• Prompt: In the records that follow, locate every line with "Junhan" and extract it.

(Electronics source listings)
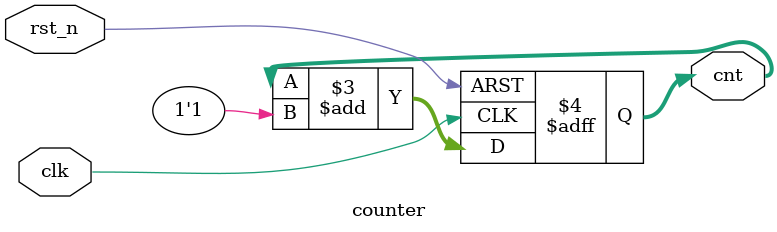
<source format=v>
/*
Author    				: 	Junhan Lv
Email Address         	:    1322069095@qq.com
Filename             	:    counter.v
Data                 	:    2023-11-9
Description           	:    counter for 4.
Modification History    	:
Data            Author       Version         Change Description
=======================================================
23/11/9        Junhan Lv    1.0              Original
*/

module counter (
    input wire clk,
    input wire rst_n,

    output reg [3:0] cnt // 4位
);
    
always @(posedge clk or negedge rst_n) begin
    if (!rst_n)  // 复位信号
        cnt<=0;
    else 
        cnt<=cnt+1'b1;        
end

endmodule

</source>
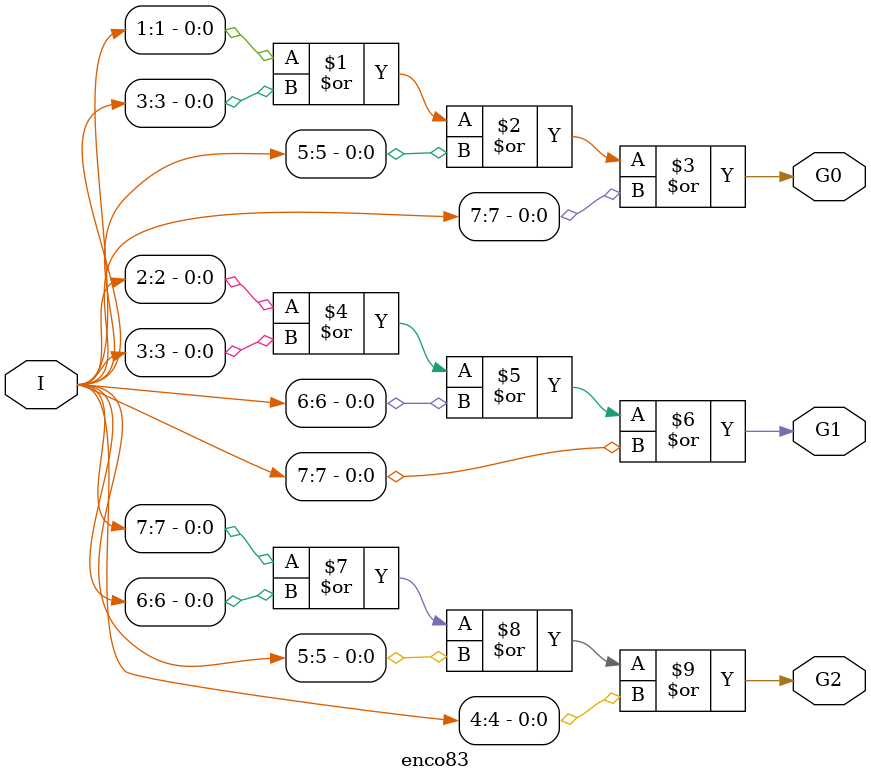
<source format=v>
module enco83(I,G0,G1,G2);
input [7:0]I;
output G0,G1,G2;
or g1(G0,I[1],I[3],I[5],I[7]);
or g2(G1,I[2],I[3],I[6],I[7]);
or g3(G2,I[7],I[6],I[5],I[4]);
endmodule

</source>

--

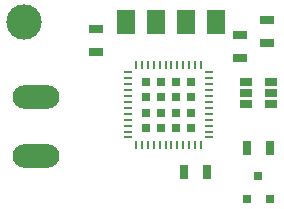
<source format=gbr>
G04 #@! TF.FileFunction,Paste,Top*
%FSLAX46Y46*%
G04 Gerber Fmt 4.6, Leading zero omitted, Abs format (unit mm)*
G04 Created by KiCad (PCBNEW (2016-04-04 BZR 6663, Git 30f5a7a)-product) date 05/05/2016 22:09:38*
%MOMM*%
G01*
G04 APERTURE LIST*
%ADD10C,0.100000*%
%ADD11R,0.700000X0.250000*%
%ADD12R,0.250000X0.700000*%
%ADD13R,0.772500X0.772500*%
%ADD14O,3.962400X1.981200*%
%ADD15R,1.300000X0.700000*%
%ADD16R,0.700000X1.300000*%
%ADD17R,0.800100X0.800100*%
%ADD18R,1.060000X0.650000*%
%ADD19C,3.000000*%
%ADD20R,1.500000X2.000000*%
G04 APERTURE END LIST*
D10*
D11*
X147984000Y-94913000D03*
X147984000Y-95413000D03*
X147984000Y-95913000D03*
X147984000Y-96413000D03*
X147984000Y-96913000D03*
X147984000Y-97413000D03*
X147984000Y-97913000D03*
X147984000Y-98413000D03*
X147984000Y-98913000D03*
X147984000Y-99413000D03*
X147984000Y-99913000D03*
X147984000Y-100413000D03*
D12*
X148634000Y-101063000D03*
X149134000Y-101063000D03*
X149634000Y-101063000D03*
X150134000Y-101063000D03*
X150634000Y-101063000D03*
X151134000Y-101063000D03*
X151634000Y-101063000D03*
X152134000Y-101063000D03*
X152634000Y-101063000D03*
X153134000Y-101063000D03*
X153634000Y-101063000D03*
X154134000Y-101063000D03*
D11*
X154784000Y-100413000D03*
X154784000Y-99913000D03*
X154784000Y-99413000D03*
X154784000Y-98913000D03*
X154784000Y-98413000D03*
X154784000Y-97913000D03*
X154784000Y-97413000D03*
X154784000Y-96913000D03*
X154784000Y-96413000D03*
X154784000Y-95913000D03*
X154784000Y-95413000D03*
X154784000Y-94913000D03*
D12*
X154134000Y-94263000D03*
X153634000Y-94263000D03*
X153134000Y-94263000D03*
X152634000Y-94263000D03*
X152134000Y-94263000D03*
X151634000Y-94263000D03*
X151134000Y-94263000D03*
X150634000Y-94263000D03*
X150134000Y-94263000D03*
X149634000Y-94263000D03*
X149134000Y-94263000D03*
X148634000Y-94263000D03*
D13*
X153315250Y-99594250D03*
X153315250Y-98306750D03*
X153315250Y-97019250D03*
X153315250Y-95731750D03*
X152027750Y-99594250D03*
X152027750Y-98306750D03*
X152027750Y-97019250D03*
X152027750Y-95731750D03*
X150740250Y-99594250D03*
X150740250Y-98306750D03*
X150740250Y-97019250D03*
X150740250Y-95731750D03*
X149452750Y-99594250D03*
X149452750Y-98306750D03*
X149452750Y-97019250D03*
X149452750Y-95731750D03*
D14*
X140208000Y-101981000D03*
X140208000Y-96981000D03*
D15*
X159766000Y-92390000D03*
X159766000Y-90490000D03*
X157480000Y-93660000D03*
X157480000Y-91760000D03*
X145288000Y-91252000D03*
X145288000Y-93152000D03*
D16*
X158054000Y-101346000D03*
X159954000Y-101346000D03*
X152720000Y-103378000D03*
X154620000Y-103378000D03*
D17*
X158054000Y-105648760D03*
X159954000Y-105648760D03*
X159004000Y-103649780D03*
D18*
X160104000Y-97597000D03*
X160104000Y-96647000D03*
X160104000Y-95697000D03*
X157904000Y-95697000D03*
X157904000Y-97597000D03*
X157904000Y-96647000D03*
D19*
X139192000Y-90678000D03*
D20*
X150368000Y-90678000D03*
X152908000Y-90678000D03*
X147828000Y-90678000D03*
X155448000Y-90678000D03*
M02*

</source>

• Answer:
Author    				: 	Junhan Lv
23/11/9        Junhan Lv    1.0              Original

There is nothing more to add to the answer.